▼
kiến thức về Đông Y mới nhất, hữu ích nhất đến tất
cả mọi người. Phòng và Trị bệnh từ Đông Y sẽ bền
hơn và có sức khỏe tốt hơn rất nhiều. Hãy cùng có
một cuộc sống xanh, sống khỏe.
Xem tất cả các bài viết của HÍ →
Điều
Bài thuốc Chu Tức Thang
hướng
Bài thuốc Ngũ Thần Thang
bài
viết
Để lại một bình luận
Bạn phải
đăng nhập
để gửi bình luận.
▲
• **JOB ITEM**
Retype the records above in full, with no differences.

• **SOLUTION TO THE PROBLEM**
kiến thức về Đông Y mới nhất, hữu ích nhất đến tất
cả mọi người. Phòng và Trị bệnh từ Đông Y sẽ bền
hơn và có sức khỏe tốt hơn rất nhiều. Hãy cùng có
một cuộc sống xanh, sống khỏe.
Xem tất cả các bài viết của HÍ →
Điều
Bài thuốc Chu Tức Thang
hướng
Bài thuốc Ngũ Thần Thang
bài
viết
Để lại một bình luận
Bạn phải
đăng nhập
để gửi bình luận.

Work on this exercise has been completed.